I build my walls up so high that I can't even feel love anymore


I must say my 2011 was like a roller coaster ride.

I worried about college, I worked for the first time as a part-time promoter and whined about it, I became really interested in English, I bought myself a smartphone with my salary (and then I went broke) and named it Jumbo, I joined an awesome youth website which I made RM147.40 and won a RM500 shopping voucher through it, I got fed up with Facebook and addicted to Twitter (that's right), I stopped working after 3 months and still insisted on deciding my own future (you should too!), I attempted to draw Johnny Depp twice and failed both times, I realised I was losing friends (who needs fake friends anyway?), I fell in love with Hurts and got to know a fucking ton of fabulous HurtsBitches, I did a Theo drawing on a Sunday (that was on purpose), I got into photography, blogging and fashion, I found an art college and moved away from home (and I hardly ever go back to my parents'), I regretted attending boring meetings, I stressed about art assignments, relationships, etc (like other college students), I gave up on my crush, I got my second job and moved into my new apartment, I suffered (and still am) from severe sore throat and cough, I had a mini heart attack checking my first semester's result (I'll tell you the story before long)...

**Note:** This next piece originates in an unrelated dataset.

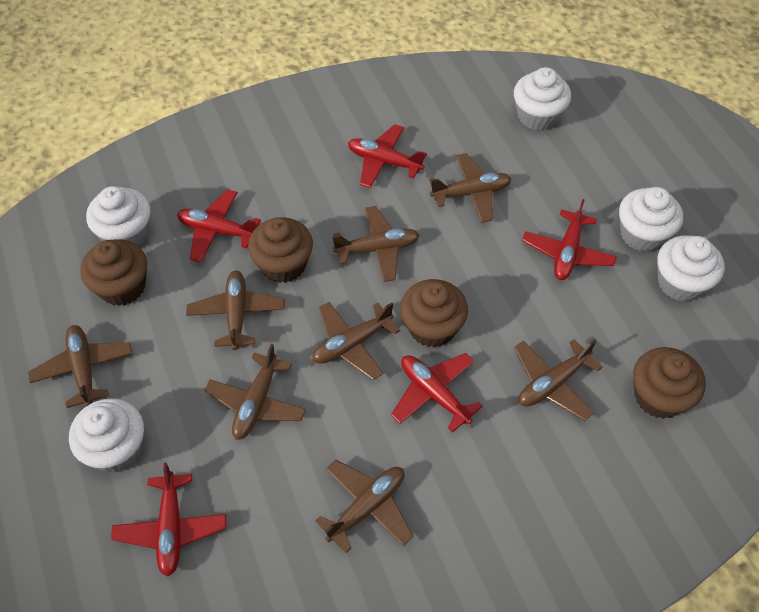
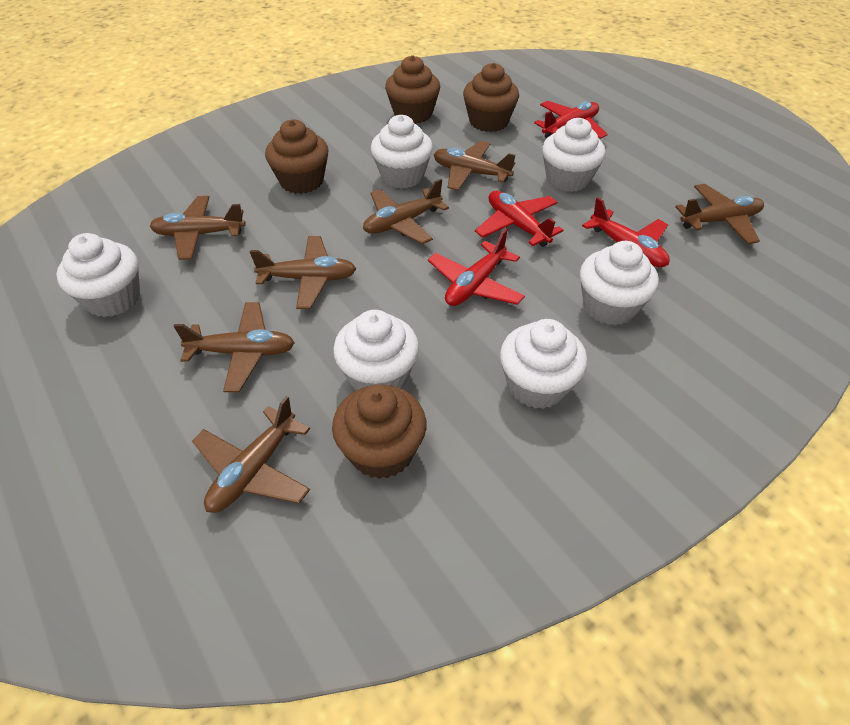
brown plane: [28,325,133,408] [186,271,285,350] [204,344,306,440] [312,302,400,380] [315,460,413,553] [332,206,420,282] [429,153,511,223] [514,339,603,421] = 8 -> [150,196,246,260] [174,302,295,392] [192,396,310,513] [250,236,356,309] [363,179,449,244] [433,141,515,191] [676,184,764,244] = 7
red plane: [111,463,226,577] [177,189,261,262] [348,124,427,188] [391,353,483,432] [522,199,617,280] = 5 -> [428,229,525,306] [475,191,563,247] [534,101,608,139] [582,197,670,267] = 4
white cupcake: [69,398,144,472] [86,186,151,246] [514,67,571,131] [619,187,683,252] [657,235,725,302] = 5 -> [56,233,140,317] [333,310,419,390] [371,115,433,189] [500,319,587,409] [542,118,606,192] [580,241,659,326] = 6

Okay, I admit I'm lazy as fuck, I was just looking through my 2011 blog posts and listing down all these. But hey, isn't that what a blog for?

Let's get serious, I hated 2011, mainly because of college, which made it a horrible year to me. I lost faith in humanity after surviving high school, I became even insecure living in a new city. I can't convince myself I can trust people around me, especially when they're new to me.

You will never cope with new people easily. You don't know them, they don't know you. If you call a 2-month new friend your bff, stop lying to yourself, you guys are probably enemies.

It's how strangers try to act like they know you that pisses me off, but I just can't be bothered to correct their misconceptions about me, as I see it as a comedy. You see, I don't like to talk a lot, (apparently I've been talking a lot and I clearly don't like my nosyself), I find myself rarely bitch about people I dislike behind their back just to make more people hate them and that's an absolute real achievement I'm really proud of.

Another common thing I had been seeing in 2011 is that people getting unfair judgement from jerks who never put themselves in others' shoes. I can't bring myself to respect people who judge and spread false rumours around. You wouldn't want to be judged, it's awful. I can't commit to say I never judge anyone but I try not to, and at least when I do, I keep those secrets to myself, thus causing no harm.

As much as I wish this past year wasn't so tough and complicated, I'm certain I actually had some wonderful times and those when Dad paid for new things for me were the ones to be cherished and appreciated. I miss Daddy's hugs.




I apologise if my rant doesn't make sense. I just threw everything in my mind into this post.
Please excuse the uninteresting firework in the photo - it's the best I could come up with.

I wish 2012 to be a joyful one for all of us in the world!